5. Don’t forget about internal mobility
We know how important (and underused) internal mobility is as a source for talent within many organizations. In fact, according to research undertaken by Josh Bersin, only 11% of companies actively promote a culture of internal mobility! Yet with skills shortages aplenty and DEI being an ever-rising importance, it pays to not overlook the talent already within your walls.
People from marginalized groups are often underrepresented at the higher levels of businesses. So improving pathways to these positions is critical. As a recruiter or sourcer, you have the ability to champion diverse, high potential employees for key roles within the organization. And when we think about how siloed promotion and career development often is, it’s so vital to earmark this talent. Because the more a person’s diversity separates them from the mainstream, the harder it can be to be involved in those conversations. So actively understand your diverse talent base, encourage these people to apply for internal roles, and start to mend some of the historic inequalities within organizational hierarchies.
Learn more: 5 benefits of internal mobility for employers.
6. Undertake regular sourcing training
According to a Korn Ferry report, 54% of TA leaders believe it’s harder to find quality talent now than it was a year ago. Therefore, having the most up-to-date skills and knowledge on sourcing is a non-negotiable for any recruiter worth their salt. And this becomes doubly important when we take diversity into account.
As our clip above from the SocialTalent platform demonstrated, how you source for diverse talent requires a different and more proactive approach. And with the world of sourcing constantly evolving, it’s so important to have best practice techniques when it comes to mitigating bias, expanding talent pools, overcoming pipeline issues, and learning how to passively engage with diverse candidates. Consistent, high-quality training is the only answer to this. And luckily, SocialTalent is expertly equipped to help you with this!

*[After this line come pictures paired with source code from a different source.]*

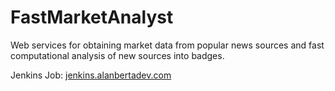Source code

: FastMarketAnalyst
=================

Web services for obtaining market data from popular news sources and fast computational analysis of new sources into badges.

Jenkins Job: [jenkins.alanbertadev.com](http://jenkins.alanbertadev.com:8080/job/FastMarketAnalyst/)
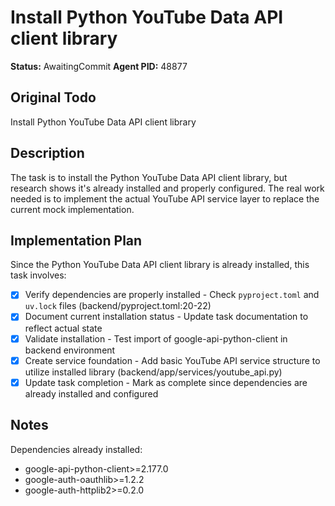 # Install Python YouTube Data API client library
**Status:** AwaitingCommit
**Agent PID:** 48877

## Original Todo
Install Python YouTube Data API client library

## Description
The task is to install the Python YouTube Data API client library, but research shows it's already installed and properly configured. The real work needed is to implement the actual YouTube API service layer to replace the current mock implementation.

## Implementation Plan
Since the Python YouTube Data API client library is already installed, this task involves:
- [x] Verify dependencies are properly installed - Check `pyproject.toml` and `uv.lock` files (backend/pyproject.toml:20-22)
- [x] Document current installation status - Update task documentation to reflect actual state
- [x] Validate installation - Test import of google-api-python-client in backend environment
- [x] Create service foundation - Add basic YouTube API service structure to utilize installed library (backend/app/services/youtube_api.py)
- [x] Update task completion - Mark as complete since dependencies are already installed and configured

## Notes
Dependencies already installed:
- google-api-python-client>=2.177.0
- google-auth-oauthlib>=1.2.2
- google-auth-httplib2>=0.2.0

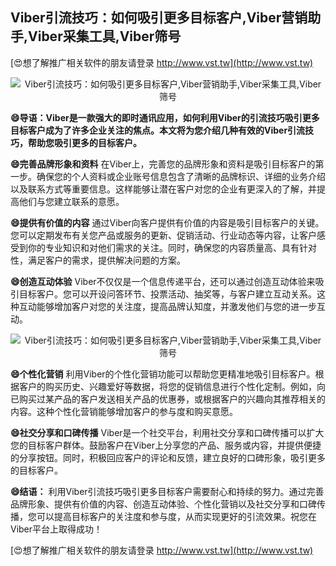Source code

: ## **Viber引流技巧：如何吸引更多目标客户,Viber营销助手,Viber采集工具,Viber筛号**

[😍想了解推广相关软件的朋友请登录 http://www.vst.tw](http://www.vst.tw)

 <center><img src="https://vst.tw/MP4/tuiguang/png/2.png" alt="Viber引流技巧：如何吸引更多目标客户,Viber营销助手,Viber采集工具,Viber筛号"></center>

**😄导语：Viber是一款强大的即时通讯应用，如何利用Viber的引流技巧吸引更多目标客户成为了许多企业关注的焦点。本文将为您介绍几种有效的Viber引流技巧，帮助您吸引更多的目标客户。**

**😄完善品牌形象和资料**
在Viber上，完善您的品牌形象和资料是吸引目标客户的第一步。确保您的个人资料或企业账号信息包含了清晰的品牌标识、详细的业务介绍以及联系方式等重要信息。这样能够让潜在客户对您的企业有更深入的了解，并提高他们与您建立联系的意愿。

**😄提供有价值的内容**
通过Viber向客户提供有价值的内容是吸引目标客户的关键。您可以定期发布有关您产品或服务的更新、促销活动、行业动态等内容，让客户感受到你的专业知识和对他们需求的关注。同时，确保您的内容质量高、具有针对性，满足客户的需求，提供解决问题的方案。

**😄创造互动体验**
Viber不仅仅是一个信息传递平台，还可以通过创造互动体验来吸引目标客户。您可以开设问答环节、投票活动、抽奖等，与客户建立互动关系。这种互动能够增加客户对您的关注度，提高品牌认知度，并激发他们与您的进一步互动。

 <center><img src="https://vst.tw/MP4/tuiguang/png/7.png" alt="Viber引流技巧：如何吸引更多目标客户,Viber营销助手,Viber采集工具,Viber筛号"></center>

**😄个性化营销**
利用Viber的个性化营销功能可以帮助您更精准地吸引目标客户。根据客户的购买历史、兴趣爱好等数据，将您的促销信息进行个性化定制。例如，向已购买过某产品的客户发送相关产品的优惠券，或根据客户的兴趣向其推荐相关的内容。这种个性化营销能够增加客户的参与度和购买意愿。

**😄社交分享和口碑传播**
Viber是一个社交平台，利用社交分享和口碑传播可以扩大您的目标客户群体。鼓励客户在Viber上分享您的产品、服务或内容，并提供便捷的分享按钮。同时，积极回应客户的评论和反馈，建立良好的口碑形象，吸引更多的目标客户。

**😄结语：**
利用Viber引流技巧吸引更多目标客户需要耐心和持续的努力。通过完善品牌形象、提供有价值的内容、创造互动体验、个性化营销以及社交分享和口碑传播，您可以提高目标客户的关注度和参与度，从而实现更好的引流效果。祝您在Viber平台上取得成功！

[😍想了解推广相关软件的朋友请登录 http://www.vst.tw](http://www.vst.tw)



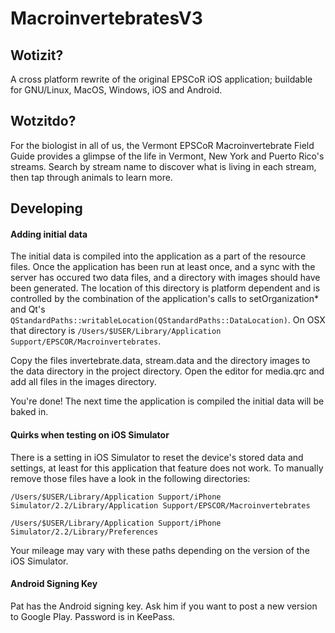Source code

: # MacroinvertebratesV3 #

## Wotizit? ##

A cross platform rewrite of the original EPSCoR iOS application; buildable for GNU/Linux, MacOS, Windows, iOS and Android.

## Wotzitdo? ##

For the biologist in all of us, the Vermont EPSCoR Macroinvertebrate Field Guide provides a glimpse of the life in Vermont, New York and Puerto Rico's streams. Search by stream name to discover what is living in each stream, then tap through animals to learn more.

## Developing ##

#### Adding initial data ####

The initial data is compiled into the application as a part of the resource files. Once the application has been run at least once, and a sync with the server has occured two data files, and a directory with images should have been generated. The location of this directory is platform dependent and is controlled by the combination of the application's calls to setOrganization* and Qt's `QStandardPaths::writableLocation(QStandardPaths::DataLocation)`. On OSX that directory is `/Users/$USER/Library/Application Support/EPSCOR/Macroinvertebrates`.

Copy the files invertebrate.data, stream.data and the directory images to the data directory in the project directory. Open the editor for media.qrc and add all files in the images directory.

You're done! The next time the application is compiled the initial data will be baked in.

#### Quirks when testing on iOS Simulator ####

There is a setting in iOS Simulator to reset the device's stored data and settings, at least for this application that feature does not work. To manually remove those files have a look in the following directories:

    /Users/$USER/Library/Application Support/iPhone Simulator/2.2/Library/Application Support/EPSCOR/Macroinvertebrates

    /Users/$USER/Library/Application Support/iPhone Simulator/2.2/Library/Preferences

Your mileage may vary with these paths depending on the version of the iOS Simulator.

#### Android Signing Key ####

Pat has the Android signing key. Ask him if you want to post a new version to Google Play. Password is in KeePass.
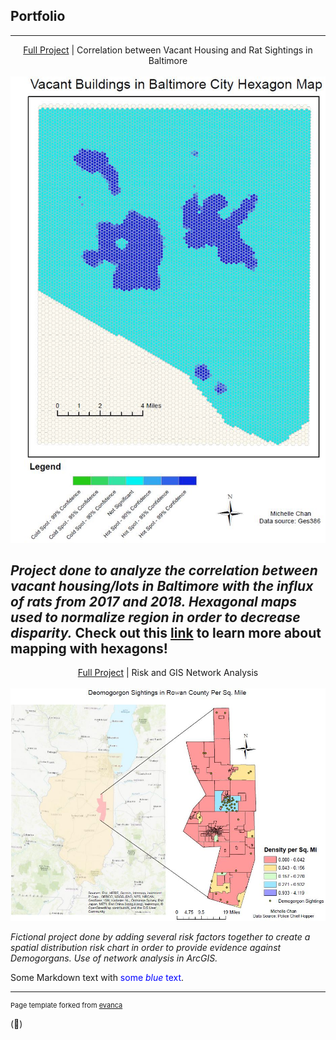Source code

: ## Portfolio
---
<p align="center">
<a href="pdf/lab5part1a-merged.pd">Full Project</a> | Correlation between Vacant Housing and Rat Sightings in Baltimore
<br><br>
<img src="images/ya2.JPG"/>
<br>
  
*Project done to analyze the correlation between vacant housing/lots in Baltimore with the influx of rats from 2017 and 2018. Hexagonal maps used to normalize region in order to decrease disparity.* 
Check out this [link](https://www.esri.com/about/newsroom/insider/thematic-mapping-with-hexagons/ "Thematic Mapping") to learn more about mapping with hexagons!
<br>
----------
<p align="center">
<a href="pdf/practical2_pt1-merged.pdf">Full Project</a> | Risk and GIS Network Analysis
<br><br>
<img src="images/practical.JPG"/>
<br>
  
*Fictional project done by adding several risk factors together to create a spatial distribution risk chart in order to provide evidence against Demogorgans. Use of network analysis in ArcGIS.*
<br>

Some Markdown text with <span style="color:blue">some *blue* text</span>.

---
<p style="font-size:11px">Page template forked from <a href="https://github.com/evanca/quick-portfolio">evanca</a></p>
<!-- Remove above link if you don't want to attibute -->

(&#x1F34E;)
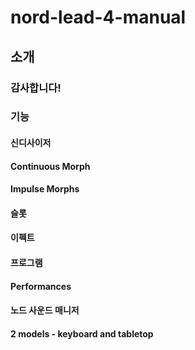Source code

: # nord-lead-4-manual
## 소개
### 감사합니다!
### 기능
#### 신디사이저
#### Continuous Morph
#### Impulse Morphs
#### 슬롯
#### 이펙트
#### 프로그램
#### Performances
#### 노드 사운드 매니저
#### 2 models - keyboard and tabletop

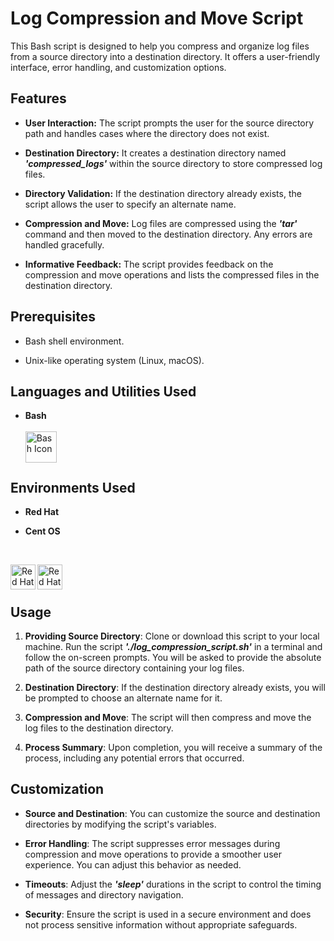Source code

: # Log Compression and Move Script

This Bash script is designed to help you compress and organize log files from a source directory into a destination directory. It offers a user-friendly interface, error handling, and customization options.

## Features

- **User Interaction:** The script prompts the user for the source directory path and handles cases where the directory does not exist.

- **Destination Directory:** It creates a destination directory named **_'compressed_logs'_** within the source directory to store compressed log files.

- **Directory Validation:** If the destination directory already exists, the script allows the user to specify an alternate name.

- **Compression and Move:** Log files are compressed using the **_'tar'_** command and then moved to the destination directory. Any errors are handled gracefully.

- **Informative Feedback:** The script provides feedback on the compression and move operations and lists the compressed files in the destination directory.

## Prerequisites

- Bash shell environment.

- Unix-like operating system (Linux, macOS).

## Languages and Utilities Used
- **Bash**
  <br><br>
[<img align="left" alt="Bash Icon" width="50px" src="https://upload.wikimedia.org/wikipedia/commons/4/4b/Bash_Logo_Colored.svg" />][bash]

[bash]: https://www.gnu.org/software/bash/

  <br><br>

## Environments Used

- **Red Hat**
- **Cent OS**
  
   <br> 
[<img align="left" alt="Red Hat Icon" width="40px" src="https://upload.wikimedia.org/wikipedia/commons/d/d8/Red_Hat_logo.svg" />][red_hat]
[<img align="left" alt="Red Hat Icon" width="40px" src="https://upload.wikimedia.org/wikipedia/commons/6/63/CentOS_color_logo.svg" />][cent_os]

[red_hat]: https://www.redhat.com/
[cent_os]: https://www.centos.org/

<br><br>

## Usage

1. **Providing Source Directory**: Clone or download this script to your local machine. Run the script **_'./log_compression_script.sh'_** in a terminal and follow the on-screen prompts. You will be asked to provide the absolute path of the source directory containing your log files.

2. **Destination Directory**: If the destination directory already exists, you will be prompted to choose an alternate name for it.

3. **Compression and Move**: The script will then compress and move the log files to the destination directory.

4. **Process Summary**: Upon completion, you will receive a summary of the process, including any potential errors that occurred.

## Customization

- **Source and Destination**: You can customize the source and destination directories by modifying the script's variables.

- **Error Handling**: The script suppresses error messages during compression and move operations to provide a smoother user experience. You can adjust this behavior as needed.

- **Timeouts**: Adjust the **_'sleep'_** durations in the script to control the timing of messages and directory navigation.

- **Security**: Ensure the script is used in a secure environment and does not process sensitive information without appropriate safeguards.


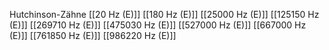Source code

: Hutchinson-Zähne
[[20 Hz (E)]]
[[180 Hz (E)]]
[[25000 Hz (E)]]
[[125150 Hz (E)]]
[[269710 Hz (E)]]
[[475030 Hz (E)]]
[[527000 Hz (E)]]
[[667000 Hz (E)]]
[[761850 Hz (E)]]
[[986220 Hz (E)]]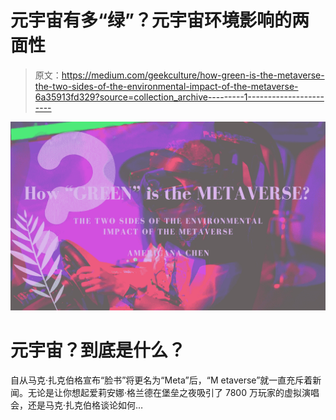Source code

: # 元宇宙有多“绿”？元宇宙环境影响的两面性

> 原文：<https://medium.com/geekculture/how-green-is-the-metaverse-the-two-sides-of-the-environmental-impact-of-the-metaverse-6a35913fd329?source=collection_archive---------1----------------------->

![](img/18959025f06f4994c627082133796ec8.png)

# **元宇宙？到底是什么？**

自从马克·扎克伯格宣布“脸书”将更名为“Meta”后，“M etaverse”就一直充斥着新闻。无论是让你想起爱莉安娜·格兰德在堡垒之夜吸引了 7800 万玩家的虚拟演唱会，还是马克·扎克伯格谈论如何…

Whether you’re a company looking to elevate your sourcing ability, or an individual recruiter, we have world-class learning options to suit both.
Sourcing diverse talent requires a bit of a mindset shift – but the results are worth the effort. Organizations should match society at all levels, and a rich demographic of diversity will massively help everything from innovation and performance, to your culture of belonging and the always important bottom line. Encouraging and enabling your recruiters, sourcers, and talent folk to find and hire diverse talent is a no-brainer.